1998
157 pages
ISBN 0838753841
Bucknell Review
"History" occupies a central, yet ambiguous position in both eighteenth-century studies and postmodernism. The impact of recent theory on eighteenth-century studies has expanded the concept of history, focusing attention on marginal and alternative discourses, genres, and subjectivities. Simultaneously, the traditional eighteenth-century paradigms of reason, truth, and nature have been identified as underlying the modern, compromised concepts of self, gender, sex, nation, race, representation, truth, and history that postmodern and postcolonial critiques challenge in the name of more liberated and pluralistic problematic. Making History (together with its companion volume, Questioning History: The Postmodern Turn to the Eighteenth-Century) is a collection of essays that registers this postmodern challenge, but questions its version of eighteenth-century historiography by demonstrating that historiography to be complicit with and implicit in the postmodern project itself. By identifying a dialogical rather than monological relation between postmodern and Enlightenment discourses and texts, Making History offers a theoretically and historically nuanced account of eighteenth-century and its dialogue with postmodernism. The essays in Making History detail the system of textualized social relations that is the canonical; they examine the forgeries and translations of James Macpherson and Thomas Chatterton as historical discourse and as the invention of national communities; they discuss the intertextualities of the historical relationships between Ann Yearsley and Horace Walpole, and between Edmund Burke, James Macintosh, and John Locke. The essays also identify and analyze the performativity of historical discourse in Matthew Lewis's The Monk (the eroticization of the object), Charlotte Lennox's The Female Quixote (retro-dressing as metaphor for history), and the works of Mary Wollstonecraft, Mary Robinson, Catherine Macaulay, and Helen Maria Williams (female bodily strength and violence as material and ideological responses to the French Revolution.

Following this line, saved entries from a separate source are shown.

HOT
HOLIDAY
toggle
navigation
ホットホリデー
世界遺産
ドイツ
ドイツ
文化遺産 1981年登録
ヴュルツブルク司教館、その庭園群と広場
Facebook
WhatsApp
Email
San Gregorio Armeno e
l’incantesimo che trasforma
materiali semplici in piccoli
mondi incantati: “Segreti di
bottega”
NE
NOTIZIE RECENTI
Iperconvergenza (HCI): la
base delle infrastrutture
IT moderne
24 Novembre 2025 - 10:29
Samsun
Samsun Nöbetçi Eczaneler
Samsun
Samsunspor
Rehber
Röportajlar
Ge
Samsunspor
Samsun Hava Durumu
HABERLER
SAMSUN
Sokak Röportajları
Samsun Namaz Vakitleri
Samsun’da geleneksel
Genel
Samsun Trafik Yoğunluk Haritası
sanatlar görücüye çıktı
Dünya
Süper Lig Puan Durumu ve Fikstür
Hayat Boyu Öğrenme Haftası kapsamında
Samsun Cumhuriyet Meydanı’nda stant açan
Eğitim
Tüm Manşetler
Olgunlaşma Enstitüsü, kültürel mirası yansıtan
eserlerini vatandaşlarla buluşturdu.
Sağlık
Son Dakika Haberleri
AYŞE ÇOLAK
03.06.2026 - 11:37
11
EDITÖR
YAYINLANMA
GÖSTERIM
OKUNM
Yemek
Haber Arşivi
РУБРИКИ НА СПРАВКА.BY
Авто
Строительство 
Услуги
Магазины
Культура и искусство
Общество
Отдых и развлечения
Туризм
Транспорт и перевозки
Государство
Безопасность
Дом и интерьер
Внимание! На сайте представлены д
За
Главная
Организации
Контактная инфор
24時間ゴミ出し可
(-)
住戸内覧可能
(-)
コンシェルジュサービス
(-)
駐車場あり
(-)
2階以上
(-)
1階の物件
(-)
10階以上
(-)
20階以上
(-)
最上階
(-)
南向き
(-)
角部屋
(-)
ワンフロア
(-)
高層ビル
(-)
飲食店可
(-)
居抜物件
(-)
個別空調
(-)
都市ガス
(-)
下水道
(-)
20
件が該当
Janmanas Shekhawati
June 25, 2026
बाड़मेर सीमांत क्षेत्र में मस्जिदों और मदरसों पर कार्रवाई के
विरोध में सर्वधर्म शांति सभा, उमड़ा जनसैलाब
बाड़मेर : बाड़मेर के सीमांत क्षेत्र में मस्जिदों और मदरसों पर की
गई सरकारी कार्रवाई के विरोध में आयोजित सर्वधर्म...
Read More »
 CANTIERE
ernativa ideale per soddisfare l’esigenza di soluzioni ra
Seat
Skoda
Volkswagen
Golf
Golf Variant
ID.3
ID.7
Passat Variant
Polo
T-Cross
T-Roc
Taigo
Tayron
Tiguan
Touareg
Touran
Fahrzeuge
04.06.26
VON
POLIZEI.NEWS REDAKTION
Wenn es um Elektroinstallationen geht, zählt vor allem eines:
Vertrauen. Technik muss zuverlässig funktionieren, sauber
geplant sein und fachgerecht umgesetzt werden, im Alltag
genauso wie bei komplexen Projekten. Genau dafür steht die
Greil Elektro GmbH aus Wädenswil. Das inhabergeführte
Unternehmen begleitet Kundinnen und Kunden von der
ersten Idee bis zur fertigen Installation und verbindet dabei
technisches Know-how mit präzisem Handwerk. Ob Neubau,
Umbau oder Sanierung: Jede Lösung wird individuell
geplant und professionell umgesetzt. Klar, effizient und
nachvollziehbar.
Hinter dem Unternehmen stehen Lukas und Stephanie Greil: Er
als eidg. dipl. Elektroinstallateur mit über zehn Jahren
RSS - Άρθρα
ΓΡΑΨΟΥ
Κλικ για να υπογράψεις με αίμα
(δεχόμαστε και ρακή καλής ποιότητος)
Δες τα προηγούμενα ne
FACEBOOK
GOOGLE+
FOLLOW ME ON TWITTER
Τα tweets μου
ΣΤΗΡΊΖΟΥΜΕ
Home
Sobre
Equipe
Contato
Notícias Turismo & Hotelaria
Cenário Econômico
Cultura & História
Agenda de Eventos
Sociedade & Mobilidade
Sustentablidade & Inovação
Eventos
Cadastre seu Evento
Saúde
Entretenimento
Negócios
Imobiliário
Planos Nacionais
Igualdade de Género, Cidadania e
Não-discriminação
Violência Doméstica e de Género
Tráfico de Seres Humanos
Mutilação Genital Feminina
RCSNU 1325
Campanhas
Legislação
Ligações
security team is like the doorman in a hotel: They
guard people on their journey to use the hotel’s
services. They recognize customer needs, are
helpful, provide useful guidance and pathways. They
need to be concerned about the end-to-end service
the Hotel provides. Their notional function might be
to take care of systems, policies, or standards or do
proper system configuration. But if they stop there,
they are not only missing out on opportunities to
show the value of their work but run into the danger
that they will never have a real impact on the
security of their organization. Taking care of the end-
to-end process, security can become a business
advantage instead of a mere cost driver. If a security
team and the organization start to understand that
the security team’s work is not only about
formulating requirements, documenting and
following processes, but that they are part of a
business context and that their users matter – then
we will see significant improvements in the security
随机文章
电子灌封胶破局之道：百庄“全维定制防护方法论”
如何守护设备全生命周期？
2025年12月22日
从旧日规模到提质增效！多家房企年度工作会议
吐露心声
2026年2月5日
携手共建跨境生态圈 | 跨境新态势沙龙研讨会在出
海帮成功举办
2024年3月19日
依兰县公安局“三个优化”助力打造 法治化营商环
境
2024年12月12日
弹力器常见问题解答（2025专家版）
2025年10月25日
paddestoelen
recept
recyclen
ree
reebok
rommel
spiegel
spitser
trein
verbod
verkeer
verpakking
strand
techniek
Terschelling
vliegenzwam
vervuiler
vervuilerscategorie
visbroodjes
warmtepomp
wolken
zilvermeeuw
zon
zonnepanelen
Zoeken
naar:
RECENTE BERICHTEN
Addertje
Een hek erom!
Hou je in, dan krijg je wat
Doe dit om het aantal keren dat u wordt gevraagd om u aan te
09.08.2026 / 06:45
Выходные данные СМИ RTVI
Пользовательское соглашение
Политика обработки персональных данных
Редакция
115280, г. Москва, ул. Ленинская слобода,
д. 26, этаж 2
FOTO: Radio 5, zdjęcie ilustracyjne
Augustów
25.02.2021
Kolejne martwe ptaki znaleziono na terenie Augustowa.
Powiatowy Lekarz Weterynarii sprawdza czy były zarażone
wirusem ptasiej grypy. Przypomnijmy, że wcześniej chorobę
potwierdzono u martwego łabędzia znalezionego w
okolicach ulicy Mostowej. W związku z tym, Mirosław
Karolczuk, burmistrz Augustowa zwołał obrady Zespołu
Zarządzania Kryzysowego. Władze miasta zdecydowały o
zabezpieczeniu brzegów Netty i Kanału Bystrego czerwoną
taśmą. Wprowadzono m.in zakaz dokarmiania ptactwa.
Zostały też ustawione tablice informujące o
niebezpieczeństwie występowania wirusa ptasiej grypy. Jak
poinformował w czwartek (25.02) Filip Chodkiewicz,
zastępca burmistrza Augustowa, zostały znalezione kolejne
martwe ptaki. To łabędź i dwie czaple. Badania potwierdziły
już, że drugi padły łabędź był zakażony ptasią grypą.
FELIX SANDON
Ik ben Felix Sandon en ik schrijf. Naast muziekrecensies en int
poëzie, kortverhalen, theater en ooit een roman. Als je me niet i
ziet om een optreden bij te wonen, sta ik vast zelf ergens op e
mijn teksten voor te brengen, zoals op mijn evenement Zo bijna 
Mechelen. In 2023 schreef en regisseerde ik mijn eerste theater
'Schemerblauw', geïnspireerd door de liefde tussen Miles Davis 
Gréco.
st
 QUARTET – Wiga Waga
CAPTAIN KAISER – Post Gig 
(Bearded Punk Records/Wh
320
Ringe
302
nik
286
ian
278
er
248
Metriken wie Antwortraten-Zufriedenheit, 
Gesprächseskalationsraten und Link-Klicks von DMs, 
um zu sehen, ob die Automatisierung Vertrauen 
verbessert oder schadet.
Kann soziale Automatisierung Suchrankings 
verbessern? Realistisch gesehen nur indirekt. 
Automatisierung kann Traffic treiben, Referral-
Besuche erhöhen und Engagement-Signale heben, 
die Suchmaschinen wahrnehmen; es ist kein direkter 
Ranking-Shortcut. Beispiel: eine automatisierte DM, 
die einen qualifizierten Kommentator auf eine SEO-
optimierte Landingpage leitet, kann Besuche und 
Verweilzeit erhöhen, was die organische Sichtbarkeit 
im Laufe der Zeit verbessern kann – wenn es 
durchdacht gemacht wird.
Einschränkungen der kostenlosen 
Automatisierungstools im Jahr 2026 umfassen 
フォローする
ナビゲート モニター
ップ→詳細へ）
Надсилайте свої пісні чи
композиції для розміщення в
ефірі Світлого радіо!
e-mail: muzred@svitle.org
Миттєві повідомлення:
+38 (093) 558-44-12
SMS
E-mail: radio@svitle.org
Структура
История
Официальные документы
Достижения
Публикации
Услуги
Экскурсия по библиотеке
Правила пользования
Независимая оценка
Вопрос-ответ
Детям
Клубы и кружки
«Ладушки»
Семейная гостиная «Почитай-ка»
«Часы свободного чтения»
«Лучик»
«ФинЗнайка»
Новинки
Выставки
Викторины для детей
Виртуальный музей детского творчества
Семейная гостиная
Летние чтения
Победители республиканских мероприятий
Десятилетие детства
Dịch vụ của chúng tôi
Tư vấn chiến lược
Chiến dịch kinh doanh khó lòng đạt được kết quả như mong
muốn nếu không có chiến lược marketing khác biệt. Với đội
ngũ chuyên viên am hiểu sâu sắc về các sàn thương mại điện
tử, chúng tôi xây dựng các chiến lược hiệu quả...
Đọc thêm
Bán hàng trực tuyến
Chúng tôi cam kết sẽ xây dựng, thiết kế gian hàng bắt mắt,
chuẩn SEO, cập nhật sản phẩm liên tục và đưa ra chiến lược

Contributors: Martin Wechselblatt, Greg Clingham, Madeline Kahn, Erin F. Labie, Lisa Naomi Mulman, Adriana Craciun, and Steven Blakemore.
About the editor:
Greg Clingham is emeritus professor of English at Bucknell University, a life member of Clare Hall, Cambridge, and the author or editor of ten books, including Johnson, Writing, and Memory. From 1996 to 2018, he was director of the Bucknell University Press.